В мозгу Иры что-то смутно всплыло из курса экономики.
— Вы говорите глупости, — сказала она.
— На все есть внешняя причина и внутренняя причина, и то, что внутри, является истиной, — не согласилась Ольга. — Внешней причиной является рост благосостояния части населения. Внутренней — то, что я вам сказала. А все потому, что один мертвец… Ах, господи, да не могу же я вам это рассказывать на улице! Это для меня-то звучит, словно плохая повесть, а уж для вас…
— Никуда я с вами не пойду.
— Разве вы не чувствуете пустоту, которая опускается на город?
— «И льется кровь, идет война добра со злом…» Пустите меня, Ольга!
— Не тьма. Тьма — это только отсутствие света. Я говорю о пустоте. О людях, которые исповедуют пустоту. Их становится больше и больше.
— Пустите! — Ирина все же высвободила руку.
— Вы же верите мне, — Ольга говорила с убежденностью сумасшедшей. — Несмотря на весь сумбур, что я несу, вы верите мне.
— Пусть даже и верю! — Ирина говорила громко, нисколько не стесняясь прохожих. — Воображаете себя колдуньей? Только не вижу никакой трагедии в том, о чем вы говорите. Мне все равно, что произойдет с этой кучей мусора. Мне все равно, что со мной произойдет, а вы говорите!..
Ирина ушла прочь, гордо и решительно стуча каблуками.
Пустота… Да что она знает о пустоте? О пустых минутах, днях, часах? О пустых лицах, пустых глазах и пустых сердцах, которые поглощают тебя… Если пустота внутри тебя, то ее можно заполнить, а если вокруг…
«Я хочу увидеть Михаила».
Они «присели» в небольшом кафе тут же, неподалеку, и под кофе студент журфака Миха Воробьев рассказал им все, что знал об этом манекене.
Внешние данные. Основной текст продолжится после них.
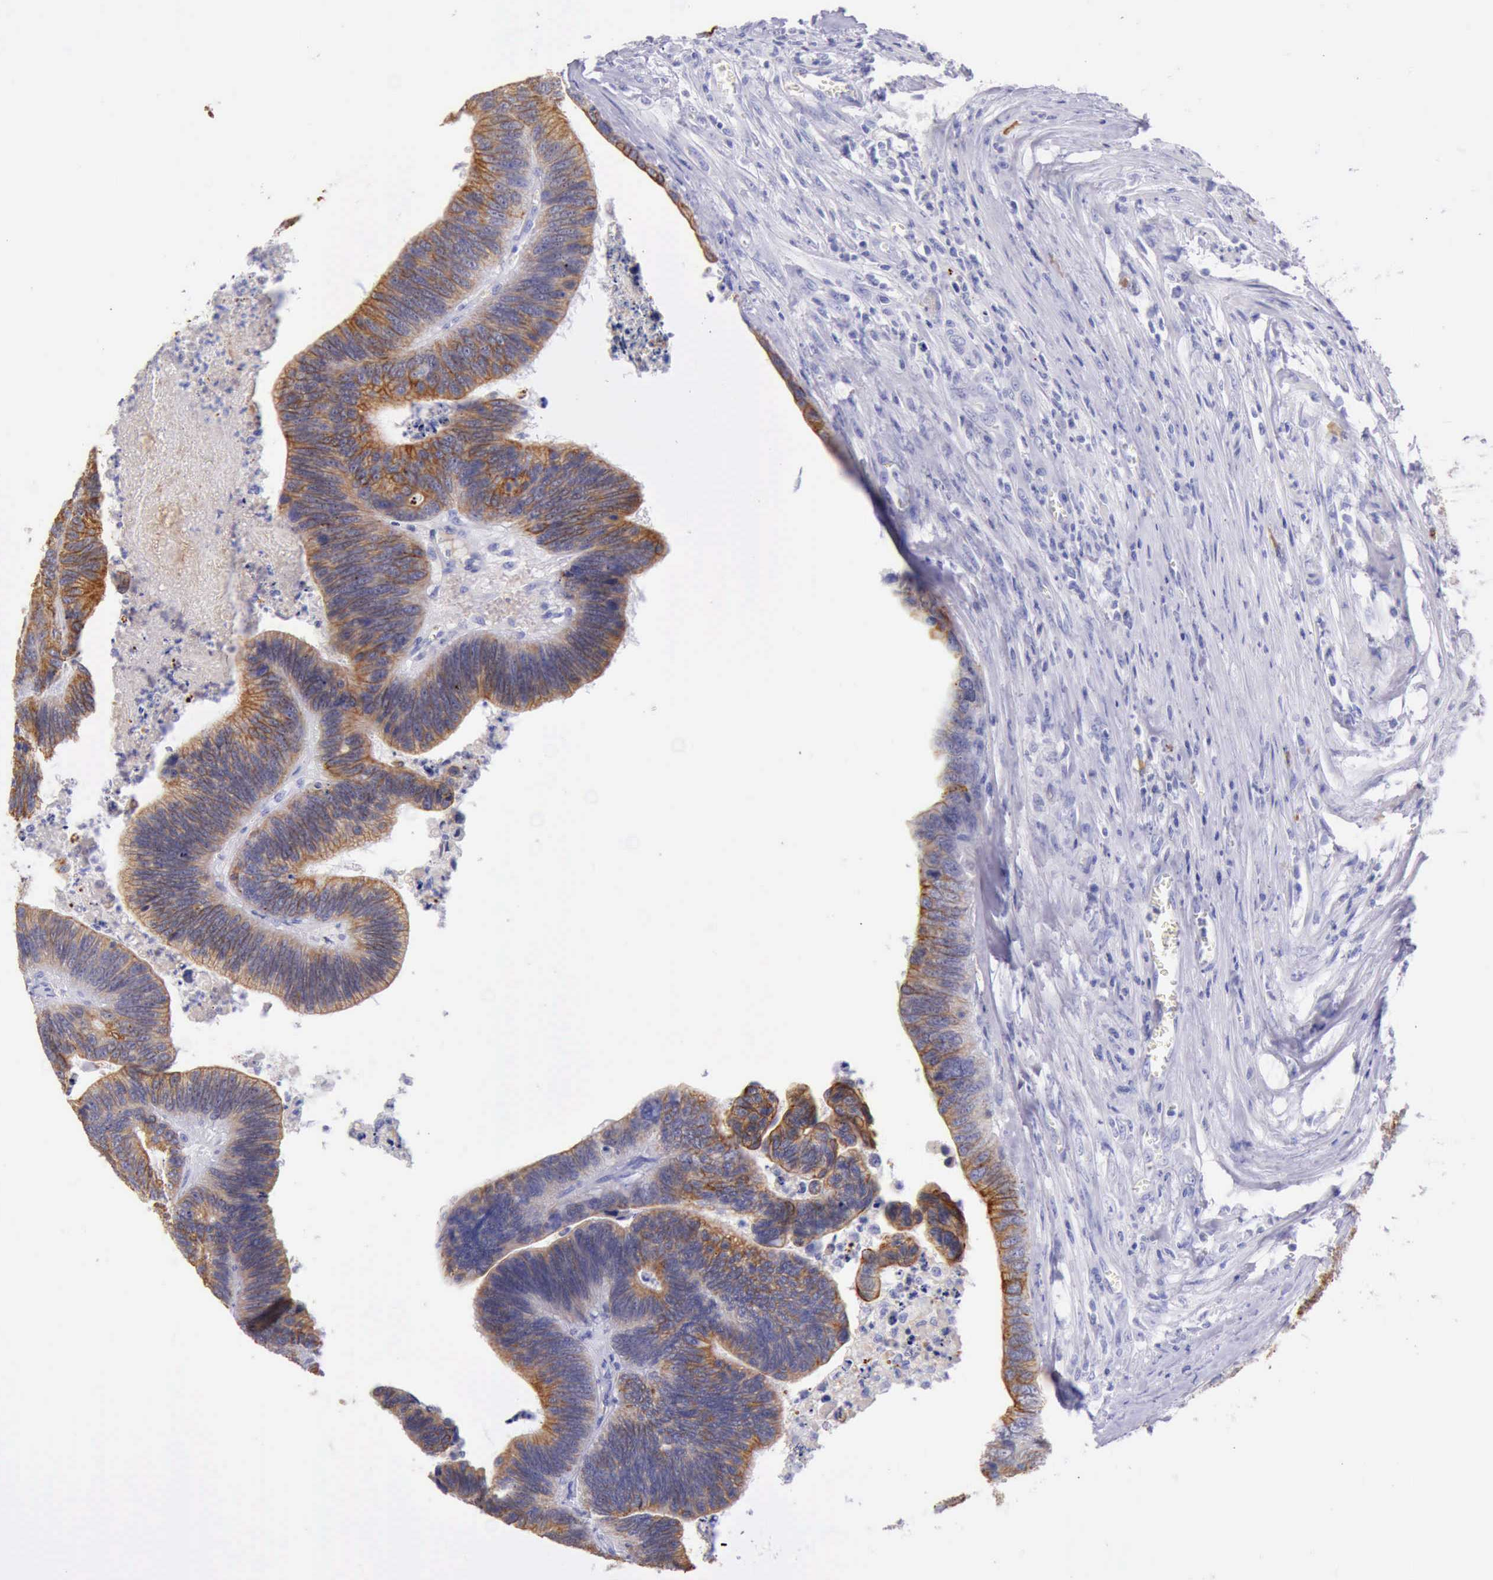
{"staining": {"intensity": "moderate", "quantity": ">75%", "location": "cytoplasmic/membranous"}, "tissue": "colorectal cancer", "cell_type": "Tumor cells", "image_type": "cancer", "snomed": [{"axis": "morphology", "description": "Adenocarcinoma, NOS"}, {"axis": "topography", "description": "Colon"}], "caption": "Brown immunohistochemical staining in colorectal cancer (adenocarcinoma) reveals moderate cytoplasmic/membranous staining in about >75% of tumor cells. (IHC, brightfield microscopy, high magnification).", "gene": "KRT8", "patient": {"sex": "male", "age": 72}}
Он появился в магазине почти уже полгода назад, этой осенью. Купили его на заказ у одной фирмы, которая разрисовывает фабричным манекенам лица — на его взгляд, пустая трата времени и денег, но сейчас у богатых магазинов снова пошла такая мода — чтобы манекены были похожими на людей. Мастерская одна на весь город, а больше и не надо… Адрес? Да, пожалуйста… С этой стороны все законно, прицепиться не за что. Кто этот манекен делал? Он не знает: заведующий его просто вытолкал взашей; с сотрудницами (их две, обе женщины) тоже встретиться не удалось.
Странное в манекене заметил не один Миша — сперва кукла месяца два простояла в зале, но продавщицы нервничали, жаловались, что она на них как будто смотрит… Менеджер посмеялся и перевел ее на внешнюю витрину, где ее ежедневно лицезрели толпы народу, но, понятное дело, никто не замечал. И только Миша…
— Понимаете, ну никак у меня она из головы не идет! — отбросив напускную грубость, с неожиданным жаром говорил парень, и становилось ясно, что ему никак не больше двадцати одного. — Я тут каждый раз мимо домой хожу, с остановки. Снится даже по ночам! Сперва думал — со мной что-то не в порядке. Кровной стипендии не пожалел, сходил к психиатру. Нет, даже странно — полностью нормален. Тогда думаю — неужели чертовщина? У меня приятельница эзотерикой увлекается, вроде даже серьезное что-то, ну я ее и затащил полюбоваться… Нет, ноль реакции! Чертовщиной тоже не пахнет. И все-таки… Я вот думаю: может, это художница такая гениальная рисовала? Тогда ее найти надо, раскрутить! Я как представлю — если она на простом манекене так выложилась…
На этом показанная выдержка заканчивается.